Читать «Путешествие на край ночи» онлайн - страница 3

Луи Фердинанд Селин

Конечно, я на такое его отношение малость обиделся, но не остановился. Меня уже повело. «Я здесь, здесь и останусь», — говорю я себе.

— Увидим, редиска! — успеваю я ему прокричать, прежде чем исчезнуть за углом вместе с полковником, полком и оркестром. Все произошло именно так, как я говорю.

Маршировали мы долго. Одна улица, другая, и на каждой гражданские с женами подбадривают нас и цветы нам кидают, а на террасах, у вокзалов, в церквах полным-полно народу. Да уж, патриотов тогда хватало! Потом их поубавилось. Потом пошел дождь, и стало их еще меньше, а затем и овации прекратились. Ни одной за всю дорогу.

Выходит, остались одни свои? Шеренга за шеренгой? Тут и оркестр замолчал. «Эге, — подумал я, видя, как все оборачивается, — да это вовсе не забавно! Надо бы все сначала начать». И уже собрался дать деру. Поздно! За нами, гражданскими, по-тихому закрыли ворота. Мы, как крысы, угодили в ловушку.

Если уж влопался, то как следует. Нас посадили на лошадей, но через два месяца опять спешили. Так оно, наверно, дешевле. В общем, как-то утром полковник хватился своего коня, и ординарца тоже — тот подевался неизвестно куда: видимо, приглядел местечко, где пули свищут реже, чем на дороге. Посреди дороги мы оба и остановились — полковник и я с книгой приказов: он в нее их записывал.

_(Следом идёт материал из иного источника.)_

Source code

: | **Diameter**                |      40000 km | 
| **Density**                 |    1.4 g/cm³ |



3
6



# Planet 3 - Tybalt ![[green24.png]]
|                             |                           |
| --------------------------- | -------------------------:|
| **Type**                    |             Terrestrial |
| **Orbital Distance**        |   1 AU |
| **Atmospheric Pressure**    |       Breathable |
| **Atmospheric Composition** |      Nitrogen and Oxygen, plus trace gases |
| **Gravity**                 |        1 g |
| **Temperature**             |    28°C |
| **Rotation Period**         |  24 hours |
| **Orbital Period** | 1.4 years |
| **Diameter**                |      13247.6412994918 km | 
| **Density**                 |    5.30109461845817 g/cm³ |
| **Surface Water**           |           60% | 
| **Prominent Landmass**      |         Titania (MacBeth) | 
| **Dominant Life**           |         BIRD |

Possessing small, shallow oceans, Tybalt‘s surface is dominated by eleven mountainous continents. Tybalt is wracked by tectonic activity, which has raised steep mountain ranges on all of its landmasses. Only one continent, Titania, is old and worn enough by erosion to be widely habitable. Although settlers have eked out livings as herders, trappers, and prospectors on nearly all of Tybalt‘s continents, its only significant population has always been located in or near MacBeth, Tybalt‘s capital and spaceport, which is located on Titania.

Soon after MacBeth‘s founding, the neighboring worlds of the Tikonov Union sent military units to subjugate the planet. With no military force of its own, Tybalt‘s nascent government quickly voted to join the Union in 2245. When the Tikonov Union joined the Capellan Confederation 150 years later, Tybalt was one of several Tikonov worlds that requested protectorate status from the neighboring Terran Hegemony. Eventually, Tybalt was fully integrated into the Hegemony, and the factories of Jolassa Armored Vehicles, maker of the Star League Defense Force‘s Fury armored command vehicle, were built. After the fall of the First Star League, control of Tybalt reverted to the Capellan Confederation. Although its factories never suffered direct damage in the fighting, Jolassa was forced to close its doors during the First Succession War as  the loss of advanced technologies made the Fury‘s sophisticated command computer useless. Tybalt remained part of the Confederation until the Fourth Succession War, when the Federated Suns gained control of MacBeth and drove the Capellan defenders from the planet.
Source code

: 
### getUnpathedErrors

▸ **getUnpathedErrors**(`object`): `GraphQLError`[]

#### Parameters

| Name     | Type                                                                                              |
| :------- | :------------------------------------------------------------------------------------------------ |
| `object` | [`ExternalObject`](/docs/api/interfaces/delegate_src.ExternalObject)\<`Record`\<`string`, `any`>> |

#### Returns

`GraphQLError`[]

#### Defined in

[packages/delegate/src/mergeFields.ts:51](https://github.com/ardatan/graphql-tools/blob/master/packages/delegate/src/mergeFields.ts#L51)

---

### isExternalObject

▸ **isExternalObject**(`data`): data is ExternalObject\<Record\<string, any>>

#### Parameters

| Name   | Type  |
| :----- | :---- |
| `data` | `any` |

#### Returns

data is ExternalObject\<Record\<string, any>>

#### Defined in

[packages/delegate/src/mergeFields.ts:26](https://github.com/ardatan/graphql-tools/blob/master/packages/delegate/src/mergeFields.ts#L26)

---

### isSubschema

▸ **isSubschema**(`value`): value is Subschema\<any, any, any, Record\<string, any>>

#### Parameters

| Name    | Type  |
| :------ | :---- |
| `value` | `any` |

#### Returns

Вдали, очень-очень далеко, посреди шоссе чернели две точки — точь-в-точь как мы, только это были немцы, уже добрых четверть часа стрелявшие без остановки.

Наш полковник, может, и знал, почему эти двое палят; немцы, пожалуй, тоже знали, а я, ей-богу, нет. Сколько ни копался в памяти, одно скажу: ничего худого немцам я никогда не делал. Всегда был с ними до упора любезен, до упора вежлив. Немцев я малость знаю: я даже в школе ихней учился где-то под Ганновером, когда ребенком был. Я говорил на их языке. Тогда они казались мне шайкой маленьких горластых кретинов с блеклыми и уклончивыми глазами, как у волков. После уроков мы вместе ходили тискать девчонок в ближний лесок, а еще стреляли из арбалетов и пугачей — по четыре марки штука. Пили подслащенное пиво. Но это — одно, а садить по нам посередь дороги, даже слова предварительно не сказав, — совсем другое: разница немалая, форменная пропасть. Чересчур большая разница.

В общем, война — это было что-то непонятное. Так продолжаться не могло.

Может, с этими чудиками стряслось что-то особенное, чего я не чувствовал? Во всяком случае, я за собой ничего такого не замечал.

Мое отношение к ним не изменилось. Мне даже вроде как хотелось понять, с чего они стали такими грубиянами, но еще больше хотелось удрать, отчаянно, нестерпимо хотелось, до того мне все это показалось вдруг следствием какой-то чудовищной ошибки.

«В такой передряге остается одно — дать деру», — решил я, поразмыслив.

Над нашими головами, в двух, а то и в одном миллиметре от виска, одна за другой звенели стальные нити, натягиваемые в жарком летнем воздухе пулями, которым так не терпелось нас убить.